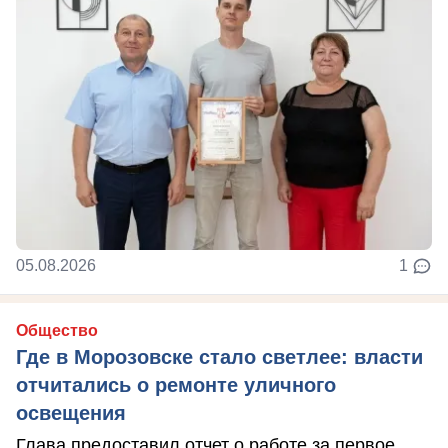
05.08.2026
1
Общество
Где в Морозовске стало светлее: власти
отчитались о ремонте уличного
освещения
Глава предоставил отчет о работе за первое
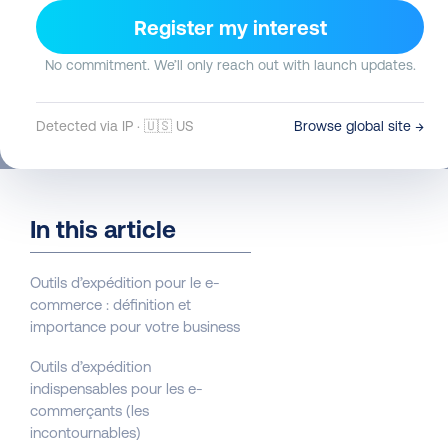
Bart Ambergen
3 Nov 2025
7 min read
Register my interest
No commitment. We’ll only reach out with launch updates.
Detected via IP · 🇺🇸 US
Browse global site →
In this article
Outils d’expédition pour le e-
commerce : définition et
importance pour votre business
Outils d’expédition
indispensables pour les e-
commerçants (les
incontournables)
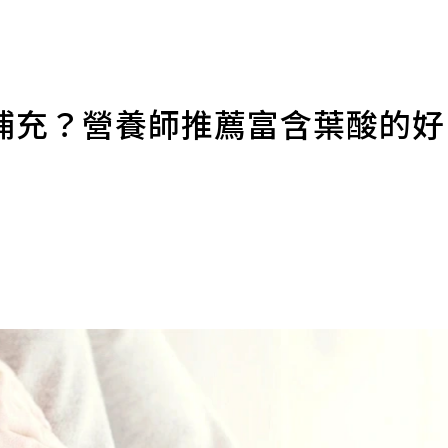
補充？營養師推薦富含葉酸的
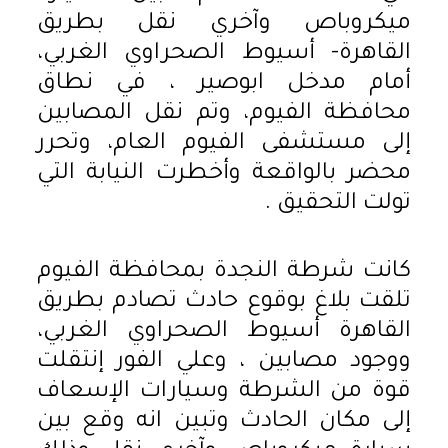
ميكروباص وآخري نقل بطريق
القاهرة- أسيوط الصحراوي الغربي،
أمام مدخل ابوصير ، في نطاق
محافظة الفيوم، وتم نقل المصابين
إلى مستشفى الفيوم العام، وتحرر
محضر بالواقعة وأخطرت النيابة التي
تولت التحقيق .
كانت شرطة النجدة بمحافظة الفيوم
تلقت بلاغ بوقوع حادث تصادم بطريق
القاهرة أسيوط الصحراوي الغربي،
ووجود مصابين ، وعلي الفور إنتقلت
قوة من الشرطة وسيارات الإسعاف
إلى مكان الحادث وتبين انه وقع بين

§ **To do**: Copy out, character for character, every line of text read from all the rows above, and leave the pictures out of your answer.

§ **Answer area**:
05.08.2026
1
Общество
Где в Морозовске стало светлее: власти
отчитались о ремонте уличного
освещения
Глава предоставил отчет о работе за первое
Bart Ambergen
3 Nov 2025
7 min read
Register my interest
No commitment. We’ll only reach out with launch updates.
Detected via IP · 🇺🇸 US
Browse global site →
In this article
Outils d’expédition pour le e-
commerce : définition et
importance pour votre business
Outils d’expédition
indispensables pour les e-
commerçants (les
incontournables)
補充？營養師推薦富含葉酸的
ميكروباص وآخري نقل بطريق
القاهرة- أسيوط الصحراوي الغربي،
أمام مدخل ابوصير ، في نطاق
محافظة الفيوم، وتم نقل المصابين
إلى مستشفى الفيوم العام، وتحرر
محضر بالواقعة وأخطرت النيابة التي
تولت التحقيق .
كانت شرطة النجدة بمحافظة الفيوم
تلقت بلاغ بوقوع حادث تصادم بطريق
القاهرة أسيوط الصحراوي الغربي،
ووجود مصابين ، وعلي الفور إنتقلت
قوة من الشرطة وسيارات الإسعاف
إلى مكان الحادث وتبين انه وقع بين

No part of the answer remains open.